Gelijkaardige standpunten had Lea Verkein reeds verdedigd in 1939 en 1940, maar pas in 1945 kwam er een omslag in het denken binnen de Liberale Partij. Op het partijcongres van 23 juni dat jaar werd het algemeen kiesrecht voor vrouwen op de agenda gebracht door politica en advocate Georgette Ciselet (1900-1983). Vanuit de Nationale Federatie van Liberale Vrouwen was een motie geformuleerd die de volledige politieke rechten voor vrouwen op dezelfde voorwaarden als voor mannen vroeg. In de discussie wees gewezen nationaal voorzitter en minister Albert Devèze (1881-1959) er op dat tijdens de oorlog ook vrouwen een belangrijke bijdrage hadden geleverd en dat andere democratische landen vrouwen het stemrecht al hadden verleend. Hij stelde dat het nu zeker meer dan ooit tijd was om ook in België op politiek vlak gelijkberechtiging toe te kennen. Daarop werd het algemeen kiesrecht voor vrouwen met een ruime meerderheid als principe goedgekeurd.

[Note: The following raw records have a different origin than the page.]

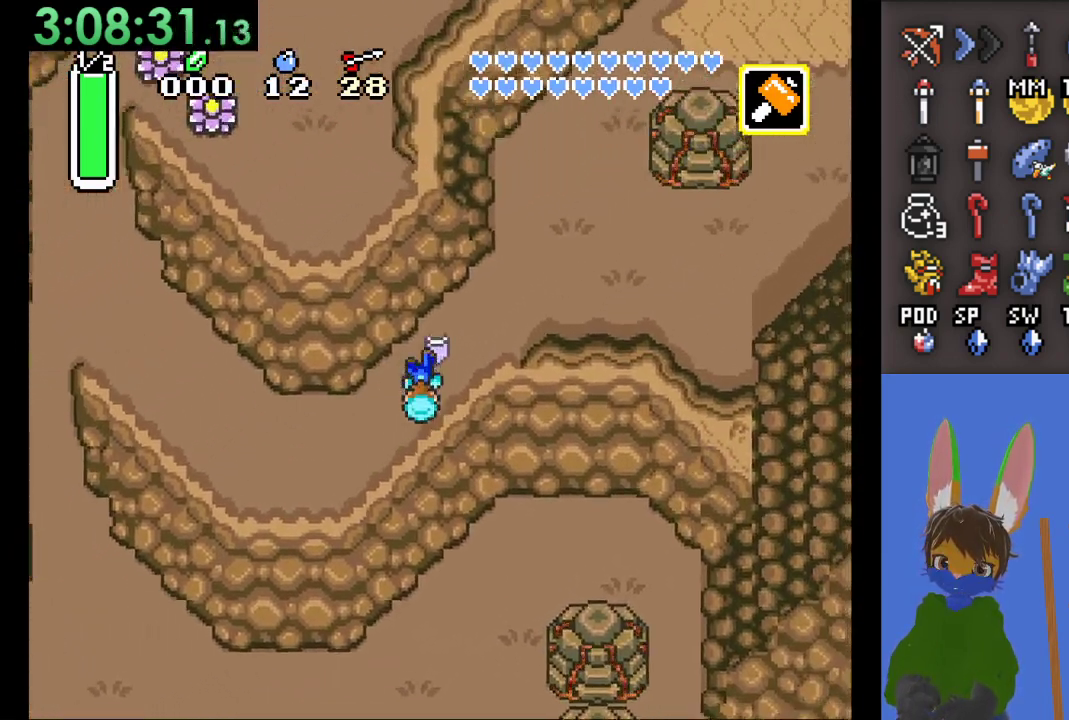
Gameplay with a controller (PlayStation layout); each line is a JSON object with the inputs held at the frame after it. "events" lists button and stick changes between this image and that frame as [ms after this image, input, new state], when the widget could be followed in between.
{"buttons": [], "left_stick": "up-right", "right_stick": "center", "events": []}
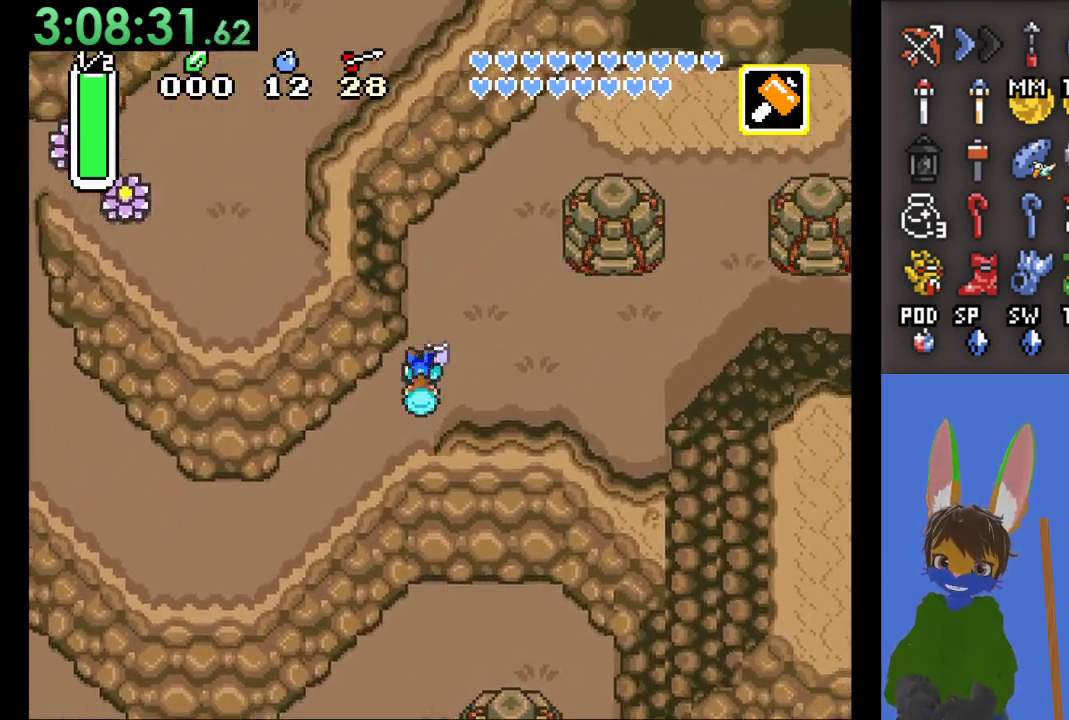
{"buttons": [], "left_stick": "up", "right_stick": "center", "events": [[400, "left_stick", "up"]]}
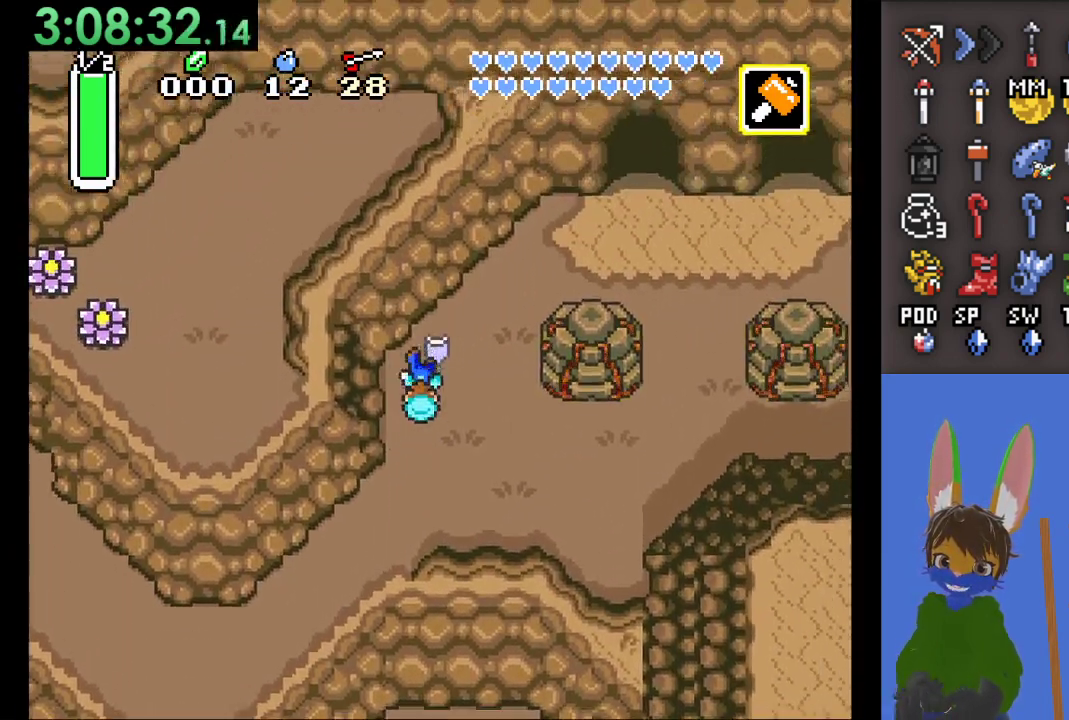
{"buttons": [], "left_stick": "up-right", "right_stick": "center", "events": [[100, "left_stick", "up-right"]]}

Toch bleven er bij bepaalde groepen nog steeds reserves bestaan. De regering onder leiding van liberaal minister van Binnenlandse Zaken Adolphe Van Glabbeke (1904-1959) deed een demarche door een wetsvoorstel ten voordele van het algemeen vrouwenstemrecht via een amendement uit te stellen tot 1947. Op het congres van de Liberale Partij van 24 november 1945 protesteerde Ciselet fel tegen deze gang van zaken. Maar ook de tegenargumenten kwamen opnieuw naar boven. West-Vlaams politicus Hilaire Lahaye (1913-1986) herhaalde het idee dat stemrecht voor vrouwen gelijk zou staan aan verlies voor de liberale partij. Boegbeeld Albert Devèze kwam daarop tussen en zette andermaal de puntjes op de i. Het was aan de partij zelf om zich op de kaart te zetten, om propaganda te maken en om vrouwen te overtuigen om voor de liberale partij te stemmen. De nieuwe vrouwelijke kiezers dienden geïnformeerd en overtuigd te worden om een stem voor de Liberale Partij uit te brengen. Er volgde nog wat discussie, maar aan het principe van het vrouwenkiesrecht werd niet meer getornd. In de moeilijke politieke situatie van na de Tweede Wereldoorlog met wisselende coalities en premiers duurde het nog bijna 3 jaar (wet van 27 maart 1948) voordat het vrouwenkiesrecht in België een feit was.